A lot of time has passed since I last wrote. Finding a blog rhythm is a curious process, writing to no one and everyone . Over the course of my teenage years I kept a diary, keeping track of the trials and tribulations of a troubled teen life that I would soon rather forget than have memorialized. Yet when my life became worthy of documentation, after my diagnosis for instance, my emotional turmoil and the energy required to merely exist was too taxing to document. Although my memory for detail is strong, I long for the specifics that only a diurnal record can really capture– to fill in the dates and details that my brain has glossed over as a coping mechanism.

It is a familiar concept… once life gets interesting we are too busy to seriously reflect on it. As with a recent episode, not having previous experience with the sudden onset of compromised sensory symptoms, I was too busy trying to live through it to consider researching it. Not researching has become my knee-jerk reaction to any MS related issue. In fact after almost 20 years with this diagnosis, I find it hard to imagine what it would be like to have a resource that I can trust. One that allows me to set the parameters. If I were to establish MS SoftServe immediately, I wonder how long it would take to me to work it in to my daily rhythm.

In the Beginning

In 1988 after an attempt at learning about my new diagnosis in a pre-Internet age, I swore of an MS education as it only served to fuel my fears about my unpredictable future. Having an incurable disease that is unique to each individual and constantly changing requires a life of learning. What I need to know to manage and treat my symptoms is always new. In addition the medical communities understanding is constantly evolving. If I want to stay current on my treatment, I need to be in the know. Yet to this day, when I approach learning on the Internet, I’m afraid of what I’m going to be exposed to you. Just today I was reading up on existing blogs and I learned about an MS symptom I had never heard of. Now I have more to lose sleep over.

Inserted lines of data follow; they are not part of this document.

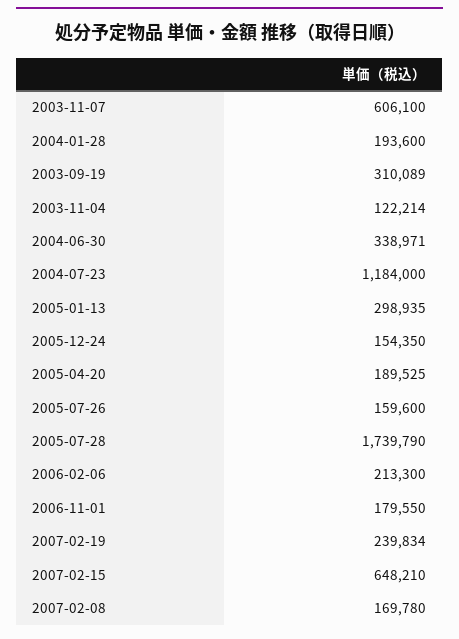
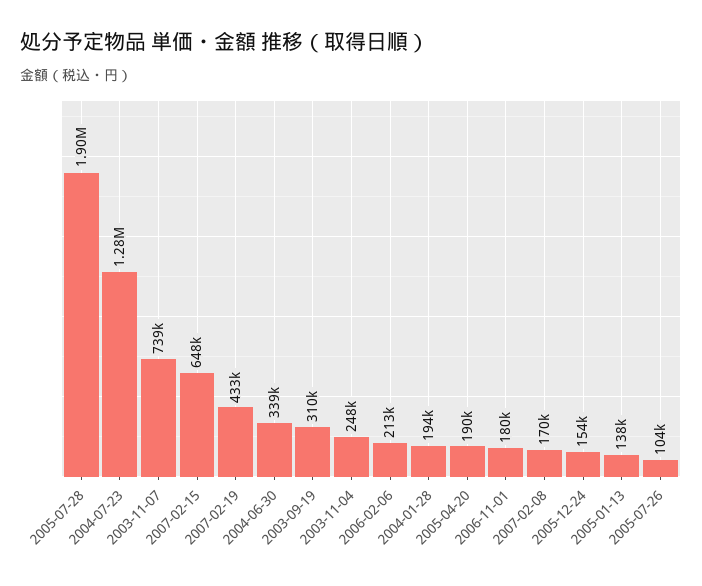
2003-11-07: 606100 -> 739000
2003-11-04: 122214 -> 248000
2004-07-23: 1184000 -> 1280000
2005-01-13: 298935 -> 138000
2005-07-26: 159600 -> 104000
2005-07-28: 1739790 -> 1900000
2007-02-19: 239834 -> 433000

The purpose of this blog is to document what it is to be a life-long learner with Multiple Sclerosis. I will share my experiences and invite you to share yours. Thoughts on how you learn, if the process brings out anxiety, what type of information you are looking for and when you are most often in the need to know, are all welcome. Anything you care to impart about your research and learning process. I do ask that if you decide to post that you keep it non-specific. I’d rather this blog not be a source for frightening information.